The USDA's Food Safety and Inspection Service reissued its annual Memorial Day grilling guidance this week — two-hour outdoor cooking limit, one hour above 90°F, the four-step "clean, separate, cook, chill" routine. [1] The reminder is calibrated for a holiday that does not exist in half the country this year. The Weather Prediction Center confirms Sunday a cold-and-wet rain corridor running from Southeast Texas through Upstate New York; the Mid-Atlantic is in the 50s and 60s; NWS Caribou expects rain into Memorial Day itself. [2][3] In Cape May and Boston this afternoon, the temperature-driven spoilage clock is not the operational risk. The grill is under a cover.
The split is the news. AccuWeather's Memorial Day forecast has the West dry and warm enough that FSIS's two-hour rule is the live constraint — Phoenix at 95°F, Denver and the Front Range in the 80s, Northern and Central California pleasant for the holiday. [2] In those backyards the guidance applies as written: hot food at 140°F until served, cold at 40°F or below, no raw-meat platter doubling as cooked-meat platter, an instant-read thermometer to 160°F for ground beef and 165°F for poultry. [1] The half of the country grilling is the half the rule is for. The half eating chili indoors does not need the timer.
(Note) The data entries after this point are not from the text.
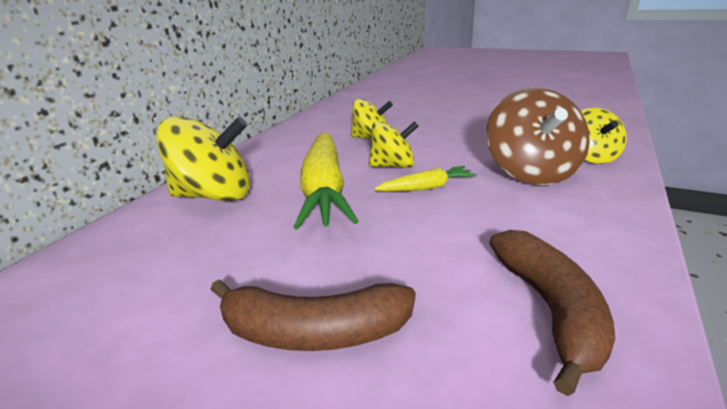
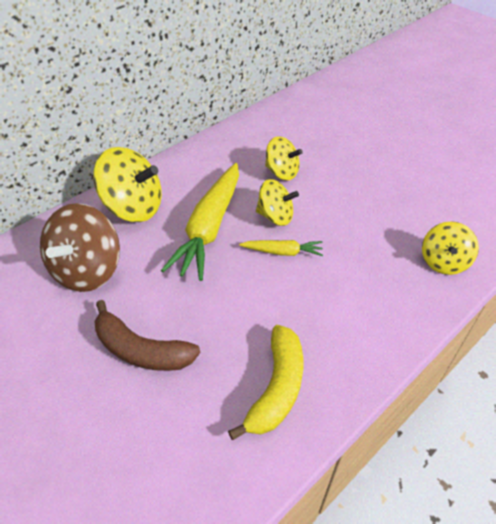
camera: 20 degrees right, 20 degrees up
brown spinning top [487,88,590,185] -> brown spinning top moved to [40,203,120,292]
brown banana [489,230,615,396] -> yellow banana [228,325,303,440]

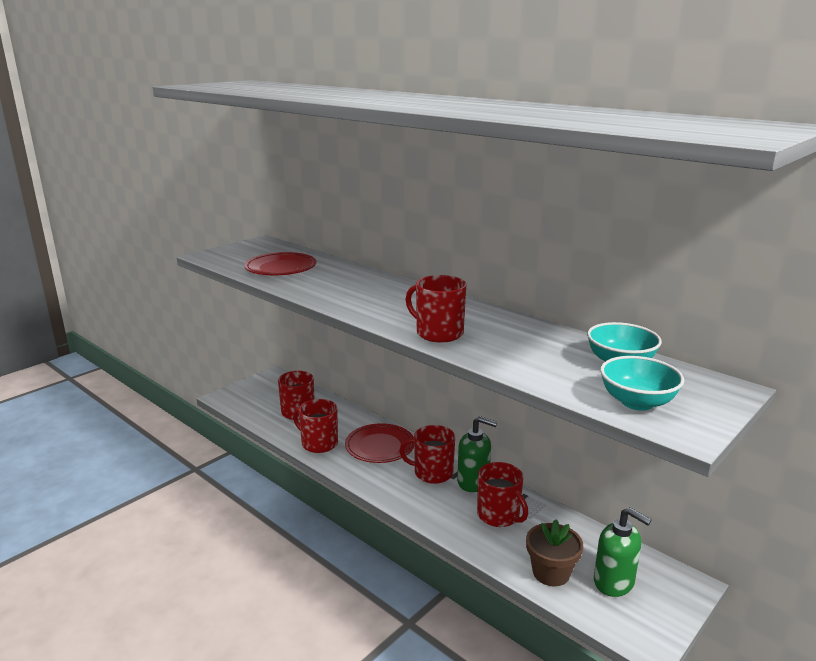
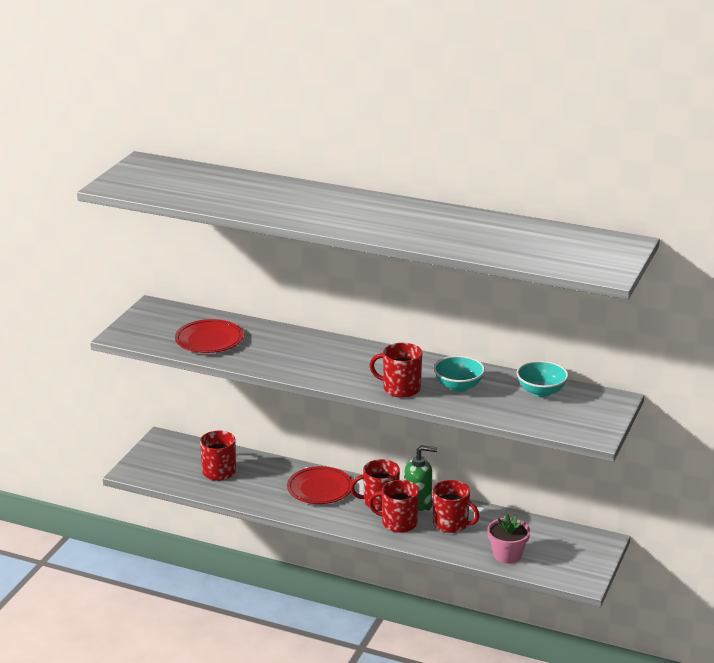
camera: 20 degrees left, 5 degrees up
red mug [293,399,338,453] -> red mug moved to [368,480,419,533]
brown flower pot [526,519,583,586] -> pink flower pot [487,514,530,564]
green soap dispenser [594,507,652,597] -> none
turquoise bowl [600,356,684,411] -> turquoise bowl moved to [433,356,485,392]

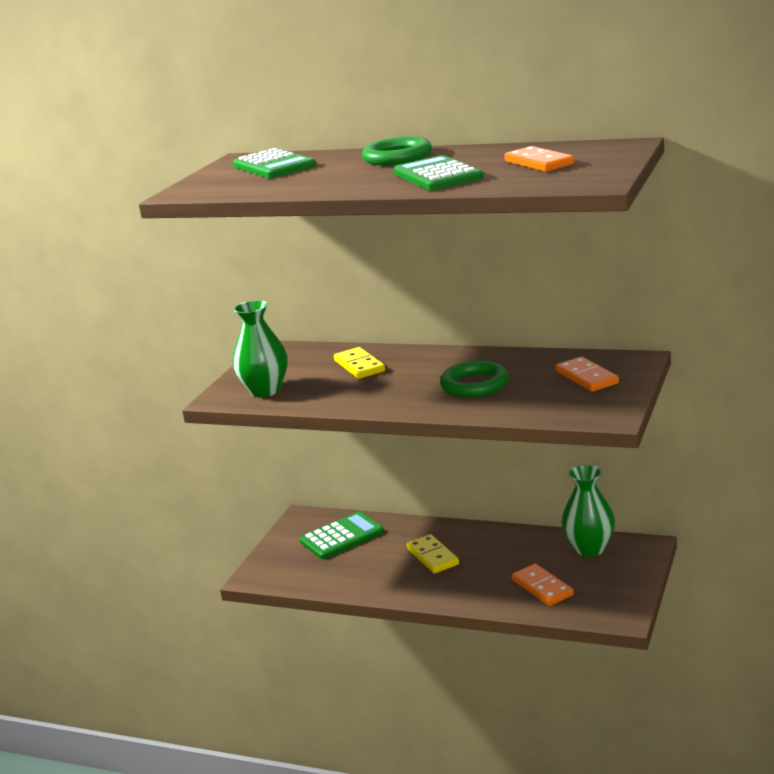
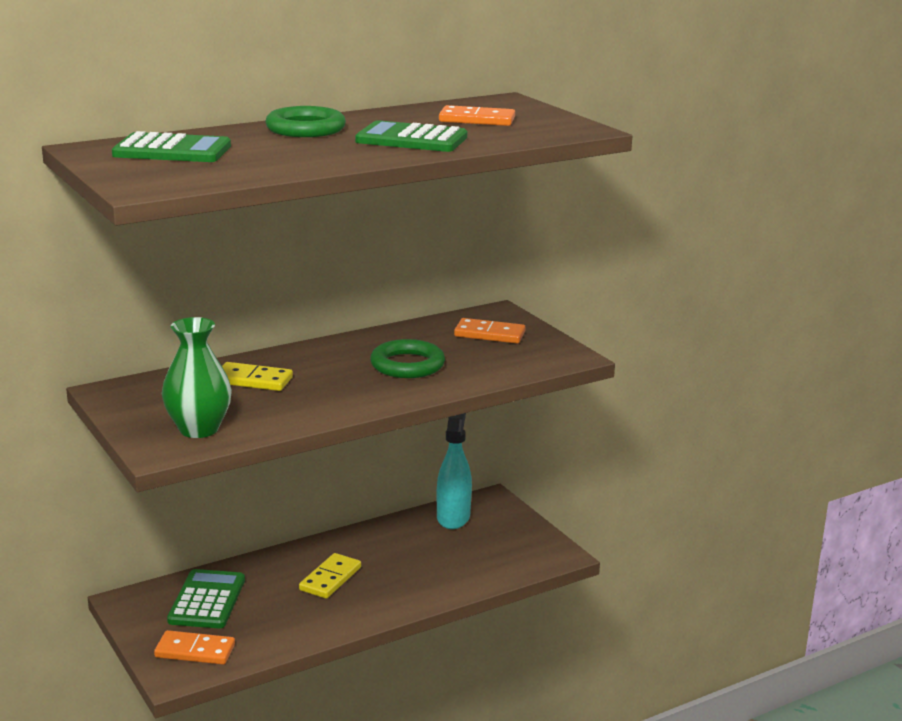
camera: 55 degrees left, 0 degrees up
yellow domino [407,534,459,574] -> yellow domino turned 75 degrees counterclockwise [299,553,361,599]
orange domino [512,564,574,606] -> orange domino moved to [154,630,235,665]
green vase [561,465,615,557] -> turquoise spray bottle [437,413,472,529]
The annual service article writes itself as one rule for the whole country. The Sunday forecast says it is two — one for the West where FSIS guidance is operational, one for the East where the day's actual health risk is hypothermia for the family that drove to the shore for the long weekend and walked into 58°F and steady rain. The plain-English version: read the food-safety page only if you can see the sun.